Tolstrup N, Rouzé P, Brunak S
Center for Biological Sequence Analysis, Department of Chemistry, The Technical University of Denmark, Building 206, DK-2800 Lyngby, Denmark.
Nucleic Acids Res. 1997 Aug 1;25(15):3159-63. doi: 10.1093/nar/25.15.3159.
Little knowledge exists about branch points in plants; it has even been claimed that plant introns lack conserved branch point sequences similar to those found in vertebrate introns. A putative branch point consensus sequence for Arabidopsis thaliana resembling the well known metazoan consensus sequence has been proposed, but this is based on search of sequences similar to those in yeast and metazoa. Here we present a novel consensus sequence found by a non-circular approach. A hidden Markov model with a fixed A nucleotide was trained on sequences upstream of the acceptor site. The consensus found by the Markov model shares features with the metazoan consensus, but differs in its details from the consensus proposed earlier. Despite the fact that branch point consensus sequences in plants are weak, we show that a prediction scheme incorporating them leads to a substantial improvement in the recognition of true acceptor sites; the false positive rate being reduced by a factor of 2. We take this as an indication that the consensus found here is the genuine one and that the branch point does play a role in the proper recognition of the acceptor site in plants.

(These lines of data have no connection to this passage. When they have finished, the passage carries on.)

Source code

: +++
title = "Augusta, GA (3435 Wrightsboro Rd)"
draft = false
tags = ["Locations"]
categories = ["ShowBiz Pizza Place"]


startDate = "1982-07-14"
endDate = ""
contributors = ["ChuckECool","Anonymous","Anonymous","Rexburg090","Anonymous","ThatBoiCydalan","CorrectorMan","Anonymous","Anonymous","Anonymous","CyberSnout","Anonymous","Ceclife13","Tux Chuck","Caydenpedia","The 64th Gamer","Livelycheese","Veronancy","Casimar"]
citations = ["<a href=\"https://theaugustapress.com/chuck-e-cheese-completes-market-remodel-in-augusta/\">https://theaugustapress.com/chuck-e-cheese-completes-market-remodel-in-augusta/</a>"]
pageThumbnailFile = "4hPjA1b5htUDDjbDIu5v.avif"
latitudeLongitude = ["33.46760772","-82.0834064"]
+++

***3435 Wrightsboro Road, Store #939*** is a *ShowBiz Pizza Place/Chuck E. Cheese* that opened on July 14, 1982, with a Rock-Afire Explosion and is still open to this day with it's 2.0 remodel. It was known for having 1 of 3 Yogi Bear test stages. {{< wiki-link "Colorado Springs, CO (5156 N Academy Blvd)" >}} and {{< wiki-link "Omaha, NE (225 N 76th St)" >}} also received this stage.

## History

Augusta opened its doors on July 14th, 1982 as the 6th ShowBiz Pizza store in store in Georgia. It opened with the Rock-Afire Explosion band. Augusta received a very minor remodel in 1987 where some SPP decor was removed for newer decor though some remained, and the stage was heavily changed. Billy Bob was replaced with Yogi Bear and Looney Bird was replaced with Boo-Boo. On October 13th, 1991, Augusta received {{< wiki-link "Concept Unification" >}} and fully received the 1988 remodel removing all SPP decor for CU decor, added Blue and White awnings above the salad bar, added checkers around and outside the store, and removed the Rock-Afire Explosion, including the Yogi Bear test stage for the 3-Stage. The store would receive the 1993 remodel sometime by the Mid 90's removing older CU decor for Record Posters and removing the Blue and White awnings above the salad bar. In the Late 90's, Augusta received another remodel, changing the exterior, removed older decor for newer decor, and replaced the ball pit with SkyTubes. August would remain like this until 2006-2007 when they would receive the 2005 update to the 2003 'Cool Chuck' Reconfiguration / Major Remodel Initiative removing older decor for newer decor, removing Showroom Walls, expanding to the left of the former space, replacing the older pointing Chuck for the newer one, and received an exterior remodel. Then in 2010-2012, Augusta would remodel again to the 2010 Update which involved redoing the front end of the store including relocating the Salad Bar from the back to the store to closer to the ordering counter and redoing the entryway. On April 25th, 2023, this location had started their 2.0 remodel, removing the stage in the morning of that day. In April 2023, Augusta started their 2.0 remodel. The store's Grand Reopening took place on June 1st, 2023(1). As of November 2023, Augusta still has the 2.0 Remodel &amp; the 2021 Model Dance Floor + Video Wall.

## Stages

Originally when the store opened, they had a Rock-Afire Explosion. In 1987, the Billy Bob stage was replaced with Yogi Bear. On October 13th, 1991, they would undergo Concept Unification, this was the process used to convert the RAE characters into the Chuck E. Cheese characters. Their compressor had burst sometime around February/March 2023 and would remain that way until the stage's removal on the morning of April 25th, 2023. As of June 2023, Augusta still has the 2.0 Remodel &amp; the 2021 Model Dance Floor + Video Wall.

关于植物中的分支点,人们了解甚少;甚至有人声称植物内含子缺乏类似于脊椎动物内含子中发现的保守分支点序列。有人提出了拟南芥的一个推定分支点共有序列,它类似于著名的后生动物共有序列,但这是基于对与酵母和后生动物中序列相似的序列进行搜索得出的。在这里,我们展示了一种通过非循环方法发现的新共有序列。在受体位点上游的序列上训练了一个固定为A核苷酸的隐马尔可夫模型。马尔可夫模型找到的共有序列与后生动物共有序列有共同特征,但其细节与先前提出的共有序列不同。尽管植物中的分支点共有序列不太明显,但我们表明,纳入这些序列的预测方案能显著提高对真正受体位点的识别;误报率降低了一半。我们认为这表明这里找到的共有序列是真实的,并且分支点在植物中受体位点的正确识别中确实发挥了作用。